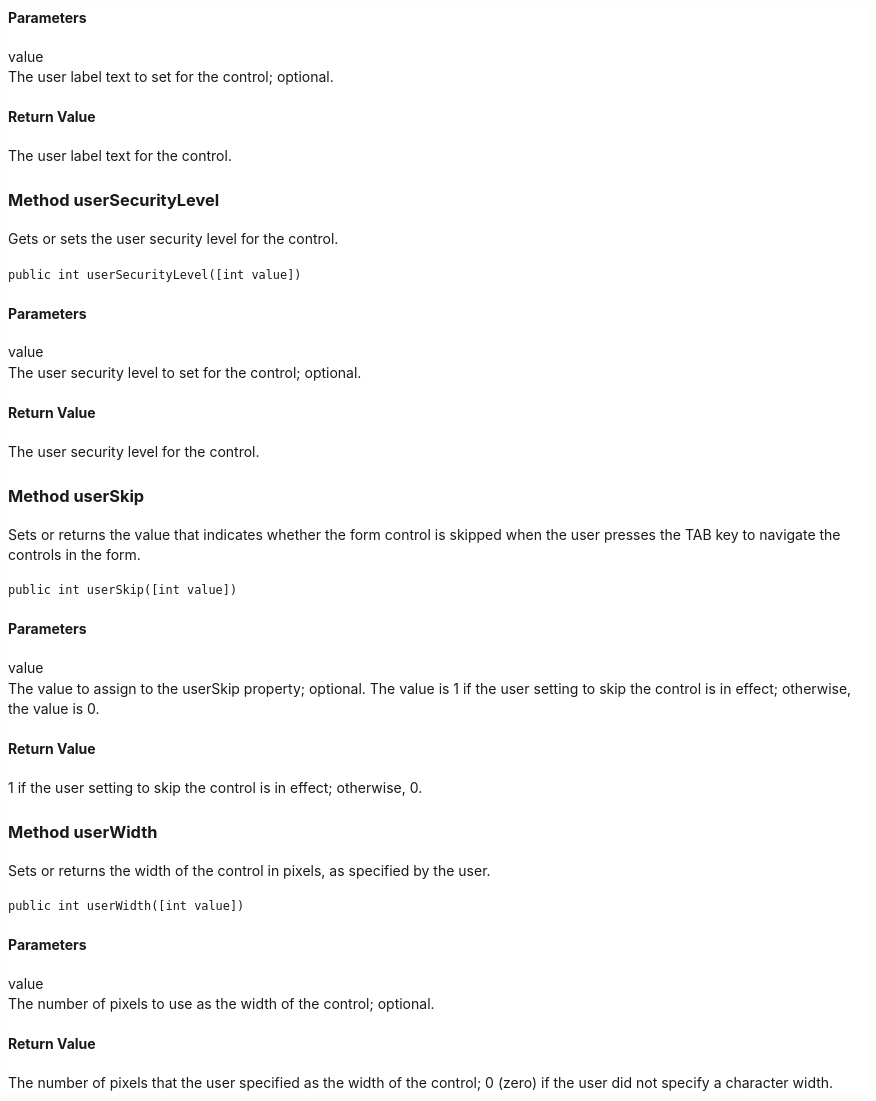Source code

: #### Parameters

value  
The user label text to set for the control; optional.

#### Return Value

The user label text for the control.

### Method userSecurityLevel

Gets or sets the user security level for the control.

    public int userSecurityLevel([int value])

#### Parameters

value  
The user security level to set for the control; optional.

#### Return Value

The user security level for the control.

### Method userSkip

Sets or returns the value that indicates whether the form control is skipped when the user presses the TAB key to navigate the controls in the form.

    public int userSkip([int value])

#### Parameters

value  
The value to assign to the userSkip property; optional. The value is 1 if the user setting to skip the control is in effect; otherwise, the value is 0.

#### Return Value

1 if the user setting to skip the control is in effect; otherwise, 0.

### Method userWidth

Sets or returns the width of the control in pixels, as specified by the user.

    public int userWidth([int value])

#### Parameters

value  
The number of pixels to use as the width of the control; optional.

#### Return Value

The number of pixels that the user specified as the width of the control; 0 (zero) if the user did not specify a character width.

——————

Retype the entries above line for line, reproducing every character of their text, and leave the pictures out.

Task result:
Source code

: #### Parameters

value  
The user label text to set for the control; optional.

#### Return Value

The user label text for the control.

### Method userSecurityLevel

Gets or sets the user security level for the control.

    public int userSecurityLevel([int value])

#### Parameters

value  
The user security level to set for the control; optional.

#### Return Value

The user security level for the control.

### Method userSkip

Sets or returns the value that indicates whether the form control is skipped when the user presses the TAB key to navigate the controls in the form.

    public int userSkip([int value])

#### Parameters

value  
The value to assign to the userSkip property; optional. The value is 1 if the user setting to skip the control is in effect; otherwise, the value is 0.

#### Return Value

1 if the user setting to skip the control is in effect; otherwise, 0.

### Method userWidth

Sets or returns the width of the control in pixels, as specified by the user.

    public int userWidth([int value])

#### Parameters

value  
The number of pixels to use as the width of the control; optional.

#### Return Value

The number of pixels that the user specified as the width of the control; 0 (zero) if the user did not specify a character width.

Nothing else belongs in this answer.